初期の『ビートでジャンプ(Up, Up and Away)』(1967年)や『マジック・ガーデン』(1967年)でのジミー・ウェッブ色にどっぷり浸ったり、『素敵なポートレート(Portrait)』(1970年)でバカラック・ナンバー「悲しみは鐘の音とともに(One less bell to answer)」にとろけたり、『五次元の結晶(Individually & Collectively)』(1972年)でトニー・マコーリー作の「夢の消える夜((Last Night) I Didn't Get to Sleep at All)」にときめいたり、『愛の仲間達(Living Together, Growing Together)』でデニス・ランバート&ブライアン・ポッター作の「アシェス・トゥ・アシェス」にしびれたり…。

楽しくやってきたわけですが。

そんな彼らの結成60周年を記念する6CDボックス。彼らがデビュー以来、ソウル・シティおよびベル・レコードに残したライヴも含むオリジナル・アルバム全10枚の収録曲を全網羅したうえで、フィフス・ディメンションと名乗る前、ザ・ヴァーサタイルズ時代のシングル音源をはじめ、25曲のボーナス音源を追加。まあ、過去のCD化再発の際に何らかの形で世に出たことのあるボーナス曲がほとんどだけど、ブラッド・スウェット&ティアーズでおなじみのキャロル・キング作品「ハイ・デ・ホ」は今回が初お目見えかな。1974年の『ソウル&インスピレーション』のセッションで録音されながらお蔵入りして、なかなか世に出なかったお宝音源。デジタルでは何年か前、流通していたけれど、ついに音盤化されました。

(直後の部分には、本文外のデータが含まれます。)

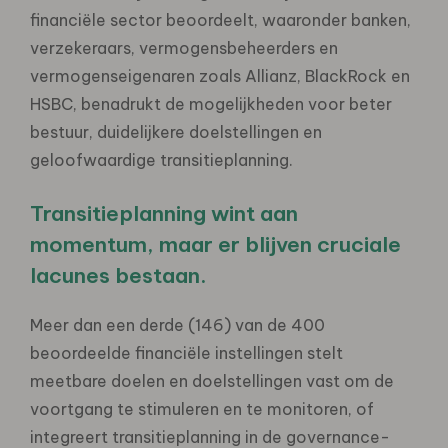
financiële sector beoordeelt, waaronder banken,
verzekeraars, vermogensbeheerders en
vermogenseigenaren zoals Allianz, BlackRock en
HSBC, benadrukt de mogelijkheden voor beter
bestuur, duidelijkere doelstellingen en
geloofwaardige transitieplanning.
Transitieplanning wint aan
momentum, maar er blijven cruciale
lacunes bestaan.
Meer dan een derde (146) van de 400
beoordeelde financiële instellingen stelt
meetbare doelen en doelstellingen vast om de
voortgang te stimuleren en te monitoren, of
integreert transitieplanning in de governance-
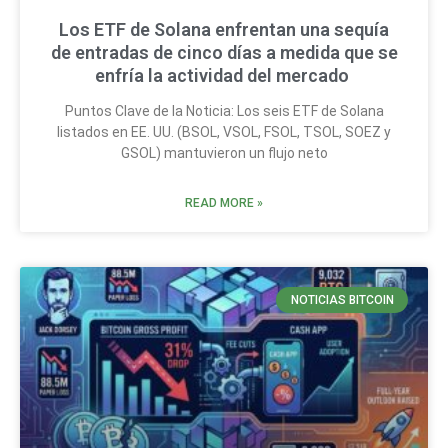
Los ETF de Solana enfrentan una sequía
de entradas de cinco días a medida que se
enfría la actividad del mercado
Puntos Clave de la Noticia: Los seis ETF de Solana
listados en EE. UU. (BSOL, VSOL, FSOL, TSOL, SOEZ y
GSOL) mantuvieron un flujo neto
READ MORE »
NOTICIAS BITCOIN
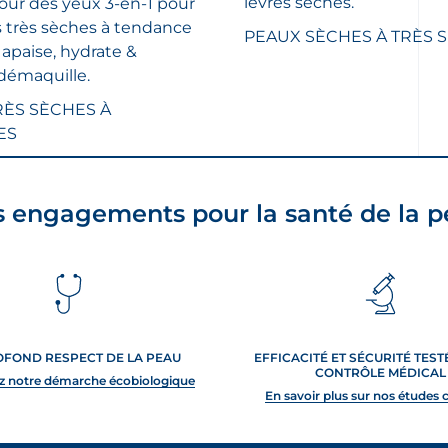
lèvres sèches.
our des yeux 3-en-1 pour
5.
16
 très sèches à tendance
PEAUX SÈCHES À TRÈS 
évaluations
 apaise, hydrate &
 démaquille.
RÈS SÈCHES À
ES
 engagements pour la santé de la 
OFOND RESPECT DE LA PEAU
EFFICACITÉ ET SÉCURITÉ TES
CONTRÔLE MÉDICAL
z notre démarche écobiologique
En savoir plus sur nos études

まあ、これも英チェリーレッド系の再発なので。いつものようにストリーミングはないわけですが。でも、ボーナス曲はともあれ、彼らのオリジナル・アルバム群は基本的に各々ストリーミングされているので。よろしければ結成60周年のこのタイミングで再評価などしていただければ、と。

ただし、マリリン・マックー、ビリー・デイヴィス・ジュニア、フローレンス・ラルーらメンバーによる座談会とか、ボーンズ・ハウやジョン・フローレスへのインタビュー、詳細なヒストリー、貴重な写真などを満載したブックレットは現物をゲットしないと、ね。

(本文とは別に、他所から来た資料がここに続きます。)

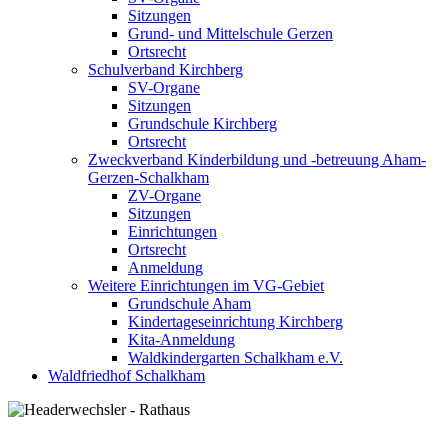
Sitzungen
Grund- und Mittelschule Gerzen
Ortsrecht
Schulverband Kirchberg
SV-Organe
Sitzungen
Grundschule Kirchberg
Ortsrecht
Zweckverband Kinderbildung und -betreuung Aham-
Gerzen-Schalkham
ZV-Organe
Sitzungen
Einrichtungen
Ortsrecht
Anmeldung
Weitere Einrichtungen im VG-Gebiet
Grundschule Aham
Kindertageseinrichtung Kirchberg
Kita-Anmeldung
Waldkindergarten Schalkham e.V.
Waldfriedhof Schalkham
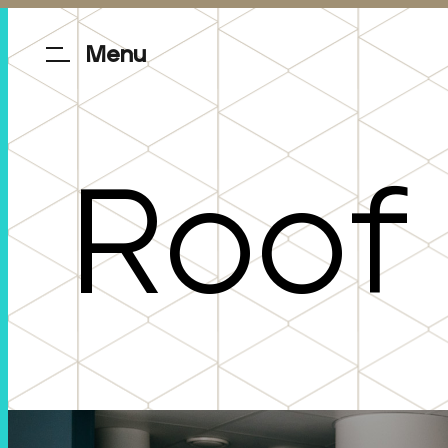
Menu
R
o
o
f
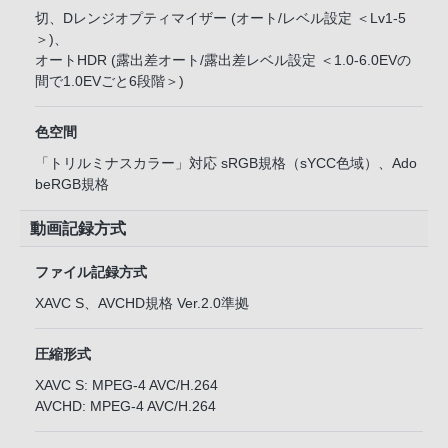
切、Dレンジオプティマイザー (オート/レベル設定 ＜Lv1-5
＞)、
オートHDR (露出差オート/露出差レベル設定 ＜1.0-6.0EVの
間で1.0EVごと6段階＞)
色空間
「トリルミナスカラー」対応 sRGB規格（sYCC色域）、Ado
beRGB規格
動画記録方式
ファイル記録方式
XAVC S、AVCHD規格 Ver.2.0準拠
圧縮形式
XAVC S: MPEG-4 AVC/H.264
AVCHD: MPEG-4 AVC/H.264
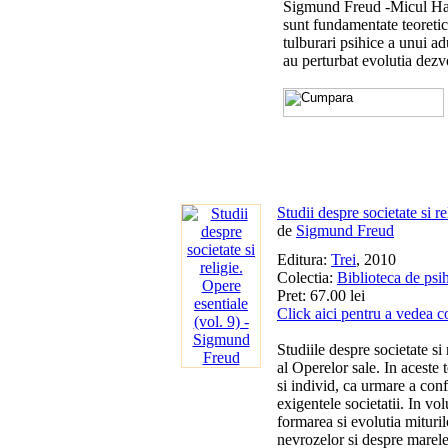
Sigmund Freud -Micul Han
sunt fundamentate teoretic
tulburari psihice a unui ad
au perturbat evolutia dezvol
Studii despre societate si re
de
Sigmund Freud
Editura:
Trei
, 2010
Colectia:
Biblioteca de psi
Pret: 67.00 lei
Click aici pentru a vedea c
Studiile despre societate si
al Operelor sale. In aceste 
si individ, ca urmare a conf
exigentele societatii. In vo
formarea si evolutia mituri
nevrozelor si despre marele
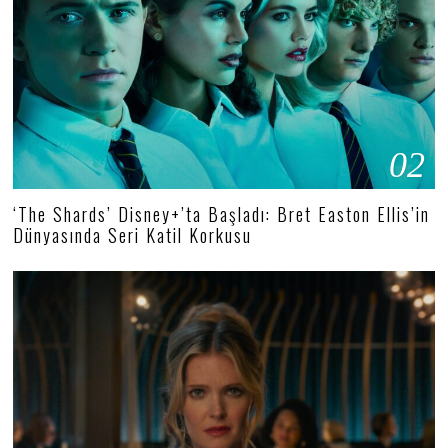
02
‘The Shards’ Disney+’ta Başladı: Bret Easton Ellis’in
Dünyasında Seri Katil Korkusu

そういえば、10年近く前。ツイッター(当時)でこの人たちの1967年の小ヒット「ペイパー・カップ」のテレビ出演時の映像をツイートしたら、なんとメンバーのひとり、今年2月に90歳で亡くなったラモン・マクレモアさんご本人から「懐かしいねー」的な返信をいただいたことがあったっけ。しみじみ、うれしかったなー。